→ **About this exercise**
Reproduce the Mantara v8 reference from "- SQL DDL (deterministic" up to and including "(the canonical input)", with every "Type-S" renamed to "Type-T".

→ **Source text**
______
# Mantara v8 · Full Level of Detail

> Comprehensive technical reference for the Mantara v8 schema engine. For a quick overview see [SHORT_DESCRIPTION.md](./SHORT_DESCRIPTION.md). For high-level architecture see [ARCHITECTURE.md](./ARCHITECTURE.md).

---

## 1. Goal

**Validated schema engine.** Take a Type-S input (system / schema / menu+submenu+fields description, optionally with FSD prose) and produce a complete PostgreSQL schema as both:
- `MantaraSchema` JSON (Pydantic, conforms to `mantara.schema.v1`)
- SQL DDL (deterministic Python rendering of the JSON)

The engine is **independently shippable** — it doesn't know about LLMatica-Forge, CIR, or PRD. Type-S is the contract.

---

## 2. Input contract

### 2.1 Type-S format (the canonical input)

```
SYSTEM: <system name>
SCHEMA: <postgres schema name (snake_case)>

DESCRIPTION:
<one-paragraph product description>

MENUS:
  Menu 1: <menu name>
    Submenu 1.1: <submenu name>
      Fields:
        - <field_name>: <type> [constraints] — <description>
        - ...
      Rules:
        - <business rule prose>
    Submenu 1.2: ...

ANTICIPATED LOOKUPS:
  - cfg_<entity>_<status|type>: [val1, val2, ...]

[OPTIONAL] FSD ANALYSIS:
  <pre-extracted entities, workflows, rules block — fed by Step 5 adapter>

[OPTIONAL] CONSTITUTION:
  <preservation contract: count of entities, count of states>
```

### 2.2 Sources of Type-S input

| Source | Path |
|---|---|
| Direct CLI prompt | `python main.py "build a salon system"` |
| File (CSV/PDF/DOCX/TXT) | `python main.py --input fsd.csv` |
| Streamlit UI | textarea or file_uploader |
| LLMatica-Forge Step 5 | `mantara_adapter.py` builds Type-S from CIR + entities.json |

---

## 3. Output contract

```
output/<run_id>/
├── schema.json          ← MantaraSchema dict, conforms to mantara.schema.v1
├── schema.sql           ← PostgreSQL DDL (CREATE SCHEMA → CREATE TABLE → INSERT seeds → ALTER FK)
├── validation.json      ← 25 business validator results
├── steps.json           ← per-step timing + tokens (analyze/plan/generate/validate/repair)
└── input.txt            ← the Type-S input echoed back
```

### 3.1 `schema.json` shape

```python
class MantaraSchema(BaseModel):
    system_name: str
    schema_name: str
    description: str
    menus: list[Menu]            # menus → submenus → tables → columns + foreign_keys
    enum_types: list[EnumType]   # cfg lookups (v8: lifted to tables by Step 5 cfg_enforcer)
    assumptions: list[str]
    open_questions: list[str]
```

### 3.2 SQL ordering (in `schema.sql`)

1. Header comment (system / schema name)
2. Assumptions block
3. Open questions block
4. `CREATE SCHEMA <name>;`
5. `CREATE TABLE <schema>.menu` + `INSERT` seed
6. `CREATE TABLE <schema>.submenu` + `INSERT` seed
7. `CREATE TYPE` blocks (v8: should be empty after Step 5 cfg_enforcer)
8. Per menu, per submenu: `CREATE TABLE` + `COMMENT ON`
9. Deferred ALTER TABLE FOREIGN KEY statements (forward references)
______
→ **Extracted records**
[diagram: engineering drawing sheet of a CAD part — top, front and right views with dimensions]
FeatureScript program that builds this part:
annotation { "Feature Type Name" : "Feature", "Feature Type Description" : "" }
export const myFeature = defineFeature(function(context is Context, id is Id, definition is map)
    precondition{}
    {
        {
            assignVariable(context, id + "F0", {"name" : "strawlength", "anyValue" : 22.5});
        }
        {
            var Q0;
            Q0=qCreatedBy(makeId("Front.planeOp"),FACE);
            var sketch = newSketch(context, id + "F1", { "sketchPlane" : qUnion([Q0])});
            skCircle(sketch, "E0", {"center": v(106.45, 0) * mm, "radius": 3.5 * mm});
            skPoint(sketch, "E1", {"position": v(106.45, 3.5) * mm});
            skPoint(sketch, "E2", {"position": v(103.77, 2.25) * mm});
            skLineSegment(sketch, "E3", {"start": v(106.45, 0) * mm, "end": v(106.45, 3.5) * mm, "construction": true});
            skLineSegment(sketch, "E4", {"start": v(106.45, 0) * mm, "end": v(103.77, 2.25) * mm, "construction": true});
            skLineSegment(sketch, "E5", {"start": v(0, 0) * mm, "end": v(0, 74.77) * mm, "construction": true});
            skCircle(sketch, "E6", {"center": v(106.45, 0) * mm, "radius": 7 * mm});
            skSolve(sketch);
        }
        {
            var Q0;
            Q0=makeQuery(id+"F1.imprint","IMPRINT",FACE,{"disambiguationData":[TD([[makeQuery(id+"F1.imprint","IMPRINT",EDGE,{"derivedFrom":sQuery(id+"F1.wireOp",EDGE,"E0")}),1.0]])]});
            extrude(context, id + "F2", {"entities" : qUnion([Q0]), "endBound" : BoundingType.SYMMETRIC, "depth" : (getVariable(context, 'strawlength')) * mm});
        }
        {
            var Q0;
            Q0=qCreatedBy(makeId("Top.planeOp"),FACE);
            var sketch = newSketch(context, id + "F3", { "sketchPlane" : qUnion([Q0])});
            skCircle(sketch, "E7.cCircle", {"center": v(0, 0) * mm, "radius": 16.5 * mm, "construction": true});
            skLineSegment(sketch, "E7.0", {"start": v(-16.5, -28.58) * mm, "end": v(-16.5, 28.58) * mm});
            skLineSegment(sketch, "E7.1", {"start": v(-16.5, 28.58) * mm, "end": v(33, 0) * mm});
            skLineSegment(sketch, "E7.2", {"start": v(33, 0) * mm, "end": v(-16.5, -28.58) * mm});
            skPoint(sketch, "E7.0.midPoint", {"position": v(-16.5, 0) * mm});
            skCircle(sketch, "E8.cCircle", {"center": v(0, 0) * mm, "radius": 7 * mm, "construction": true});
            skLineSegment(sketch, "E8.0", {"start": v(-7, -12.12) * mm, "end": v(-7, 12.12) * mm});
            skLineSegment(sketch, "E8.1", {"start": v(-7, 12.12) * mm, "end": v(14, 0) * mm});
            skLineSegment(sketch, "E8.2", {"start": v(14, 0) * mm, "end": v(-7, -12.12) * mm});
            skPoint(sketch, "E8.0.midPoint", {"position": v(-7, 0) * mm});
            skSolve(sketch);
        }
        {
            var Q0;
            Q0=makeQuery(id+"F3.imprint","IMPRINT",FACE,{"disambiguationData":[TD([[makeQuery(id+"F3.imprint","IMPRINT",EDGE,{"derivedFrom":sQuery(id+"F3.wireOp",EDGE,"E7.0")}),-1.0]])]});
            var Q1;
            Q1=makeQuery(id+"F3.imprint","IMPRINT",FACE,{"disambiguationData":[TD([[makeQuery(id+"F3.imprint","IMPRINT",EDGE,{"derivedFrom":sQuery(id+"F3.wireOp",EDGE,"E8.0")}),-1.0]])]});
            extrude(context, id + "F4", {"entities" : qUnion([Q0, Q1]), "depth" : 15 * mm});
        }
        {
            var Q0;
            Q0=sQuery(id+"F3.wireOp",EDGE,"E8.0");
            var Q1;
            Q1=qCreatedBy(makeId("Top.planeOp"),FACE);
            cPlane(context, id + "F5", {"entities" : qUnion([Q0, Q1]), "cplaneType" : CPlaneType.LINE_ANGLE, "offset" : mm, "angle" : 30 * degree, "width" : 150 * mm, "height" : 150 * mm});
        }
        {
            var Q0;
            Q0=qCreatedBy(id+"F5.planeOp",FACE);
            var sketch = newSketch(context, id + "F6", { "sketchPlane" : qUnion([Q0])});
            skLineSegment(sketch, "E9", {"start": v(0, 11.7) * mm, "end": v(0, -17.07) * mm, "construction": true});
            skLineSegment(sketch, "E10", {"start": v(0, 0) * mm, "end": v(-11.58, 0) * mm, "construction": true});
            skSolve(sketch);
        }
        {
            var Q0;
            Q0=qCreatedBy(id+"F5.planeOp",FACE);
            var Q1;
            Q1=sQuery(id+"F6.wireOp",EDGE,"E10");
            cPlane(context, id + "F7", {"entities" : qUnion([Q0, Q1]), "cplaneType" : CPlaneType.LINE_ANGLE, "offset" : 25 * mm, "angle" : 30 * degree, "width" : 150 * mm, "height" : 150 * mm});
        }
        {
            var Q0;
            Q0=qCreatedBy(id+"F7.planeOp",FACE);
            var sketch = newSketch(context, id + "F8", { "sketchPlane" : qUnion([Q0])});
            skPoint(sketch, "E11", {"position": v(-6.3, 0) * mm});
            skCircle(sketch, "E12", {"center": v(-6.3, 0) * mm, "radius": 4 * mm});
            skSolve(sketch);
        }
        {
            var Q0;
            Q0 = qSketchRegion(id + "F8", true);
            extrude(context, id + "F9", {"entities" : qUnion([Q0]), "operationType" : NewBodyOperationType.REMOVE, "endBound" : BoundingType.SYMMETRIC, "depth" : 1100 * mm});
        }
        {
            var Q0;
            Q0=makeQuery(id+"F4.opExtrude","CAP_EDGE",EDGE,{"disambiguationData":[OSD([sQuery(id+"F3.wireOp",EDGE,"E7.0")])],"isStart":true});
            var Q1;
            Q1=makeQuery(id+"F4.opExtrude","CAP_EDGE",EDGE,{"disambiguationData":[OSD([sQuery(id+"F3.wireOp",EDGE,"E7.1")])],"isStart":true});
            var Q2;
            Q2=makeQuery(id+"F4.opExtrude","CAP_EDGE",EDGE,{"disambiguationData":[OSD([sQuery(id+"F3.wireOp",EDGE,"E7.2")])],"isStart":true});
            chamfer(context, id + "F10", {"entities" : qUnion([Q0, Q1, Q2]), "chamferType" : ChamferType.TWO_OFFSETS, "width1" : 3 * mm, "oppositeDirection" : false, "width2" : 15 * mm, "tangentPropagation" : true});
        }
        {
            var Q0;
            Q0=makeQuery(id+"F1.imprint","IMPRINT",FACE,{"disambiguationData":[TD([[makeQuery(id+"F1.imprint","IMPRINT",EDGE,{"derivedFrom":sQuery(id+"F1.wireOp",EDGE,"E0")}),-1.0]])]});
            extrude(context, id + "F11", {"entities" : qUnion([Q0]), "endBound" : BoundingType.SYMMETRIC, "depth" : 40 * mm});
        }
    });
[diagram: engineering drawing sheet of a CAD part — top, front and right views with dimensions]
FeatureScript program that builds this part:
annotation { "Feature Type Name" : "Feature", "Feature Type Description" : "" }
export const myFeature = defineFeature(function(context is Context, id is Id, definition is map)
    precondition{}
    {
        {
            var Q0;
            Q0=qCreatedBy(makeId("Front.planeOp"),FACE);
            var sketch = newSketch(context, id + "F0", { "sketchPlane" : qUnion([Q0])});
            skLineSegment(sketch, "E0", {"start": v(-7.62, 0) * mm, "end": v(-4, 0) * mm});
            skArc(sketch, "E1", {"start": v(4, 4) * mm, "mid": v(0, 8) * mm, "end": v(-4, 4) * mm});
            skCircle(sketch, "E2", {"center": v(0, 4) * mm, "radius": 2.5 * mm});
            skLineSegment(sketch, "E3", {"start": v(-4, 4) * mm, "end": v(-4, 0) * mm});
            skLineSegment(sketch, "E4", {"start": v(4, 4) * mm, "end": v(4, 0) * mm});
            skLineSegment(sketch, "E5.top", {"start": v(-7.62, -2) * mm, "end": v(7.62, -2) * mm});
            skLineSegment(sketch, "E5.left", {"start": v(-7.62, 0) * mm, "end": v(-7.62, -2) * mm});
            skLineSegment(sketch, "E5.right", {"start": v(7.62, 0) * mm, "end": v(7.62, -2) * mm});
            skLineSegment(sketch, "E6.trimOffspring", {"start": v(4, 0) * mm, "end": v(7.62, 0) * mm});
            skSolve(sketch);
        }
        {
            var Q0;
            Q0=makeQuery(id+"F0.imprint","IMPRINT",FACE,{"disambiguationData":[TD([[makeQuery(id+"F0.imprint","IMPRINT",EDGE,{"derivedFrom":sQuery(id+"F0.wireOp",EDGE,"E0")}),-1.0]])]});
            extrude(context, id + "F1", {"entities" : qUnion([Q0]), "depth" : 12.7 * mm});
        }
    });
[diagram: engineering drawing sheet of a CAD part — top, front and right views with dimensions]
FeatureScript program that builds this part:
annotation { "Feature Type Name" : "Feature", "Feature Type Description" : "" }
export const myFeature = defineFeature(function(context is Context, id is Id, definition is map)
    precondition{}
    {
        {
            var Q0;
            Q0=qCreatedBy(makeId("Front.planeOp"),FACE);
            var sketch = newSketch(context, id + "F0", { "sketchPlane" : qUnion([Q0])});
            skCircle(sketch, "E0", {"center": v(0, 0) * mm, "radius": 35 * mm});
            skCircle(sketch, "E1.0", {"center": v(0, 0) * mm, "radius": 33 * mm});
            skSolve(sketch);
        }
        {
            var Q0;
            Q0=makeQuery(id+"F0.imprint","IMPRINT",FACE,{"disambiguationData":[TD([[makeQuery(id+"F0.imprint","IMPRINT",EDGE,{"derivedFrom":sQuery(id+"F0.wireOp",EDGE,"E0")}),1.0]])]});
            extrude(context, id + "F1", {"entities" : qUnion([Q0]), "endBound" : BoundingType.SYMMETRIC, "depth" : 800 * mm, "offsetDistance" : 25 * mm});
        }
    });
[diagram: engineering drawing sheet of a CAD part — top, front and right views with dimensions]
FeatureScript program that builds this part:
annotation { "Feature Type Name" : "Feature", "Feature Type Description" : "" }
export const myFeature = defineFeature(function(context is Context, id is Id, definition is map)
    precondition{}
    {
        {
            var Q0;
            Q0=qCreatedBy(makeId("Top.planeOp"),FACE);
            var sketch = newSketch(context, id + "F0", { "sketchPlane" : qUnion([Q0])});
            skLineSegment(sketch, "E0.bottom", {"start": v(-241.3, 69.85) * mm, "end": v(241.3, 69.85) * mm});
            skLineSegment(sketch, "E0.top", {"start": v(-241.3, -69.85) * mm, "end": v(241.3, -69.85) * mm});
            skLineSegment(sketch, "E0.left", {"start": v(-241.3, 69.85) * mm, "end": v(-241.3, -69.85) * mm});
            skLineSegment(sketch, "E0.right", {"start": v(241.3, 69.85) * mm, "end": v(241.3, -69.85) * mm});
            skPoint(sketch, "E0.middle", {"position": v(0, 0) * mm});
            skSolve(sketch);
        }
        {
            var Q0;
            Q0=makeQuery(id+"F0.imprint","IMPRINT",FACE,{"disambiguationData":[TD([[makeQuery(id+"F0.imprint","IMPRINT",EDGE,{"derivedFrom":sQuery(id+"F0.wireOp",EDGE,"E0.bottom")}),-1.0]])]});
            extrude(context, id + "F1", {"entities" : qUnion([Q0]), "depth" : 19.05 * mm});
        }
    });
______
→ **Answer box**
- SQL DDL (deterministic Python rendering of the JSON)

The engine is **independently shippable** — it doesn't know about LLMatica-Forge, CIR, or PRD. Type-T is the contract.

---

## 2. Input contract

### 2.1 Type-T format (the canonical input)